(Excerpted passage begins)

I concluded that one major advantage of not working at breakneck speed any more is that it gives me the opportunity to actually think about life, the past and the future, rather than just barreling through. Thinking about why I would not follow what the mother featured in the LA Times did, I remember a professor, J.T. Dillon, in graduate school who made us write what I thought were the most bizarre assignments for a course on Curriculum and Instruction. We had to answer these questions:

What is the good man, living the good life in the good society?


What must everyone learn and why must everyone learn that?

Over twenty years later, I realize the wisdom of what he was trying to teach us. His point was that we should ask WHY. Why do students need to know the answer to every math question on the SAT? Is it all about doing things we don’t like so we can make money to buy stuff we don’t need to impress people we don’t like?

I actually had a very close to perfect math SAT score, went to college at 16 and made a fair bit of money. However, I sure as hell did not spend 15 hours a day seven days a week studying and I’m sure if that mom in San Marino knew what I actually did from kindergarten through college, she’d be appalled. I studied stuff that interested me, competed in sports, went to a lot of parties, read a lot of books that had no purpose other than I felt like reading them. I played piano in duets with my brother and we pushed each other off the piano bench. I dug in the dirt, camped, hiked in the woods and generally was a kid. I skipped school, went skinny-dipping and got picked up by the police for various things the police pick you up for when you’re a teenager.

AND YET, if I had died at 19, I would have had a pretty good run. By that age, I’d graduated from college, set a few school track records, won a national judo championships and spent a year living in Japan.

If I’d died at 31, I would have been about the age of the oldest son of the woman in that article, the one who was pointed out that it was proof her system worked because he was in graduate school at MIT. By 31, I’d worked as an engineer for several years, had three children, finished two masters degrees, my Ph.D. and won a world judo championships. I’d also gone skinny dipping in Lake Havasu with my husband, gone hiking in the mountains, run several 10Ks just for the hell of it, trained in Switzerland, France, Japan and England. I’d have been sad to have missed my children growing up, but if I’d died at 31, I’d still know I’d had a pretty good run.

Derek Miller died at 41. Undoubtedly, he was sorry to leave behind his wife and children, but he lived a good life.

(Excerpted passage ends)
(Entries supplied begins)

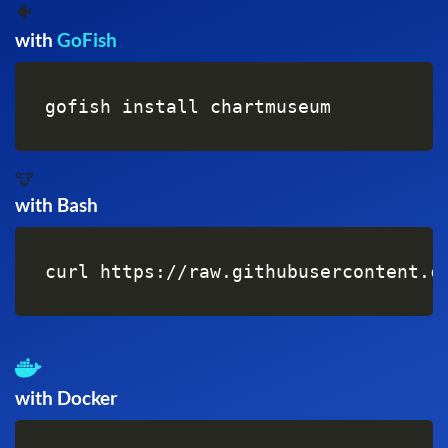
🐠
with
GoFish
gofish install chartmuseum
🐮
with Bash
curl https://raw.githubusercontent.c
with Docker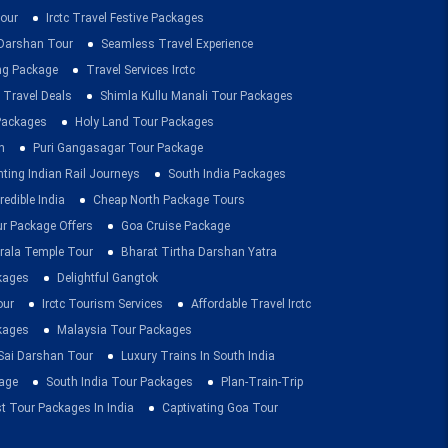
our
Irctc Travel Festive Packages
Darshan Tour
Seamless Travel Experience
ing Package
Travel Services Irctc
 Travel Deals
Shimla Kullu Manali Tour Packages
 Packages
Holy Land Tour Packages
n
Puri Gangasagar Tour Package
ting Indian Rail Journeys
South India Packages
redible India
Cheap North Package Tours
ur Package Offers
Goa Cruise Package
rala Temple Tour
Bharat Tirtha Darshan Yatra
kages
Delightful Gangtok
our
Irctc Tourism Services
Affordable Travel Irctc
ckages
Malaysia Tour Packages
 Sai Darshan Tour
Luxury Trains In South India
age
South India Tour Packages
Plan-Train-Trip
t Tour Packages In India
Captivating Goa Tour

(Entries supplied ends)

= Problem to work on =
In the essay on living a good life, what point does the writer say the graduate school professor was trying to make?

= Written answer =
That they should ask why.